Mephisto fraserbrunneri

Scientific classification
- Kingdom: Animalia
- Phylum: Chordata
- Class: Actinopterygii
- Order: Tetraodontiformes
- Family: Triacanthodidae
- Genus: Mephisto J. C. Tyler, 1966
- Species: M. fraserbrunneri
- Binomial name: Mephisto fraserbrunneri J. C. Tyler, 1966

= Mephisto fraserbrunneri =

- Genus: Mephisto
- Species: fraserbrunneri
- Authority: J. C. Tyler, 1966
- Parent authority: J. C. Tyler, 1966

Species of fish

Mephisto fraserbrunneri, the devil's spikefish, is a species of marine ray-finned fish belonging to the family Triacanthodidae, the spikefishes. This species is found in the Indian Ocean.

==Taxonomy==
Mephisto fraserbrunneri Was first formally described in 1966 by the American ichthyologist James C. Tyler with its type locality given as the Bay of Bengal at 10°39'N, 97°06'E from a depth of 159 fathom. When Tyler described this species he proposed a new monospecific genus, Mephisto, and designated M. fraserbrunneri as its type species. In 1968 Tyler classified this genus in the nominate subfamily of the family Triacanthodidae, the Triacanthodinae. The 5th edition of Fishes of the World classifies the family Triacanthodidae in the suborder Triacanthoidei in the order Tetraodontiformes.

==Etymology==
Mephisto fraserbrunneri is classified within the genus Mephisto, this is the name of a demon, the Mephistopheles of the Faustian tales of German folklore. This name refres to the reddish exterior, black interior and horn-like spikes of the type species. The specific name honours the British ichthyologist Alec Fraser-Brunner, who when Tyler described this species was director of the Van Kleef Aquarium in Singapore, for his work on fishes in the order Plectognathi.

==Description==
Mephisto fraserbrunneri has 6 spines and 16 soft rays in the dorsal fin while the anal fin has 14 soft rays. The pectoral fin has 14 soft rays and the pelvic fin has a single spine and a single soft ray. The gill slit is long, reaching down as far as just under the lower edge of the base of the pectoral fin. The colour of the body is pinkish, other than a pale silvery patch on the abdomen and darker blotching on the upper half of the body. This species has a maximum published standard length of 105.8 mm.
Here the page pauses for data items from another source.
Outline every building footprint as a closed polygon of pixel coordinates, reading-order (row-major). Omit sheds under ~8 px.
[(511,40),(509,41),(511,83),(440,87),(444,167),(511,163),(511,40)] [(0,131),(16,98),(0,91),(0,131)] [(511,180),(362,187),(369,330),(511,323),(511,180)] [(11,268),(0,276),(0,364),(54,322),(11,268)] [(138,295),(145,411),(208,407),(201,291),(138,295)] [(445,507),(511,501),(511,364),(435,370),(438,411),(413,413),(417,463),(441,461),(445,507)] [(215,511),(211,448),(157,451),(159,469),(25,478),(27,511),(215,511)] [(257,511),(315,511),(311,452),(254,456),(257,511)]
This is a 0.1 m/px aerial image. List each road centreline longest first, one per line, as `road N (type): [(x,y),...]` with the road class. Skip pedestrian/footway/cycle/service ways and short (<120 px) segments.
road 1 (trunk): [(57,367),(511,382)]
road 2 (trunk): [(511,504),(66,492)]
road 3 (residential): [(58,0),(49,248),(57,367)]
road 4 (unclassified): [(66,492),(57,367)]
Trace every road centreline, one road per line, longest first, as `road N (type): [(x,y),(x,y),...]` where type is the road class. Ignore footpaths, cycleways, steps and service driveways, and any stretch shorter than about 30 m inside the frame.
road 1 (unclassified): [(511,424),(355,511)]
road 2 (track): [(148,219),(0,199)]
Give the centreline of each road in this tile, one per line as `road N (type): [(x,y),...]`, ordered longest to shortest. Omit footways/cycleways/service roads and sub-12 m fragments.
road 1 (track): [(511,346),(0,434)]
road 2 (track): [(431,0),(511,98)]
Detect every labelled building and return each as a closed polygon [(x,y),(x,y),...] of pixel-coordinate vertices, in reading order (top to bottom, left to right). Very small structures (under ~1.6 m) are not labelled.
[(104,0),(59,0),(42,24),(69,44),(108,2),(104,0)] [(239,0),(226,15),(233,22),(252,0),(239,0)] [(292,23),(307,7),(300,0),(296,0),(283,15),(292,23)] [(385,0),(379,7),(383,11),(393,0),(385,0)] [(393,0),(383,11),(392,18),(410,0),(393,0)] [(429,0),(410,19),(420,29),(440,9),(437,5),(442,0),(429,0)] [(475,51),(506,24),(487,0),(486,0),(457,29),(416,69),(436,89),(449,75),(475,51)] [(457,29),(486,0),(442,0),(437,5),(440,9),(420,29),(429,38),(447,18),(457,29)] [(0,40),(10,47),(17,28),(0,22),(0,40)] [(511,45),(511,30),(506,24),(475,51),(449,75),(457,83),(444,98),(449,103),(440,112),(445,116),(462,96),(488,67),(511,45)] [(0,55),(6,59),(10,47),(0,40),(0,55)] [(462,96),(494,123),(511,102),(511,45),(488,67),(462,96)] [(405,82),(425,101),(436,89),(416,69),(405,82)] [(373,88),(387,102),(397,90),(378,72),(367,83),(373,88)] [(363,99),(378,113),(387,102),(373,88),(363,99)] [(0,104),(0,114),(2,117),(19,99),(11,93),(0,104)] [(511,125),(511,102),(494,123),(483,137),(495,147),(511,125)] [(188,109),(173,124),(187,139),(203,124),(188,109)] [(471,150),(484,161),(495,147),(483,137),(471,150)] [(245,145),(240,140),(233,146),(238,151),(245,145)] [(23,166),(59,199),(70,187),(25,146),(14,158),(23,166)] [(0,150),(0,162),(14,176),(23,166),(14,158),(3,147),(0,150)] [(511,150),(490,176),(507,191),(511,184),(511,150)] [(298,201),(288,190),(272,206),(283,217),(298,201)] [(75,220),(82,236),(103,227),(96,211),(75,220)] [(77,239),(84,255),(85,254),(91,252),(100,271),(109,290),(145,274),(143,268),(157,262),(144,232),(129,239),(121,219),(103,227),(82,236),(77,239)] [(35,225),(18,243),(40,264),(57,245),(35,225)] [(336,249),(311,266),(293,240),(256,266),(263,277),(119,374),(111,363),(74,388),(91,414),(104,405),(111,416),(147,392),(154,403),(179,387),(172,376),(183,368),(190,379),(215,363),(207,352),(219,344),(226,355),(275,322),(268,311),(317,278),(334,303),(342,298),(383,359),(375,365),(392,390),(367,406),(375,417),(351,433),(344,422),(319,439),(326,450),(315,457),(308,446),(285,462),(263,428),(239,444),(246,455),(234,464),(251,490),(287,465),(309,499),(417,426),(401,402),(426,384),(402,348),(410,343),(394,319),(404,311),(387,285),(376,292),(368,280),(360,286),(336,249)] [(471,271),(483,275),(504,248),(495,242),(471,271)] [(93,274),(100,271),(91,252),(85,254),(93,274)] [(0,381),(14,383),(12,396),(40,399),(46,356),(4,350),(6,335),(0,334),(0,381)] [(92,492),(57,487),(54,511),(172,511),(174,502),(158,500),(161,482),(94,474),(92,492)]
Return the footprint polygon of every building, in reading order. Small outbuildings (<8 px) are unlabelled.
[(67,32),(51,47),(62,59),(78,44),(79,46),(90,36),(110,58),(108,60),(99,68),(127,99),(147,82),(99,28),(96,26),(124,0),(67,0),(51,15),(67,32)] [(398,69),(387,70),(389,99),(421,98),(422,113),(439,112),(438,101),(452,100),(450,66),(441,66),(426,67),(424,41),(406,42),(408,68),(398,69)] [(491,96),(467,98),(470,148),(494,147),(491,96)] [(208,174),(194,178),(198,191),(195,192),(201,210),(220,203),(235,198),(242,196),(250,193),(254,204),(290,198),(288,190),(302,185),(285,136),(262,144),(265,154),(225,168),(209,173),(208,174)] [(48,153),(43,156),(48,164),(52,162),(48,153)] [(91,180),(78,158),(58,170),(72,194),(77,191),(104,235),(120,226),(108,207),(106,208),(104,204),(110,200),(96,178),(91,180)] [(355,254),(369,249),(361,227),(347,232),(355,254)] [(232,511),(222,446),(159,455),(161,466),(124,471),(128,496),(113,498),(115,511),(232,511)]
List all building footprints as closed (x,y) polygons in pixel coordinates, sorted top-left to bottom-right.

==Distribution and habitat==
Mephisto fraserbrunneri is found in the Indian Ocean. The holotype was collected in the Andaman Sea, with other specimens collected from off Somalia, off Kerala and in the Lakshadweep Sea. The specimens have been collected from depths between 176 and 415 m.

==Diet==
Mephisto fraserbrunneri have had their diet investigated by examining the gut contents. The diet was dominated by formaniferans, both benthic and pelagic species, as well as pteropods, tusk shells, echinoderm parts and crustaceans.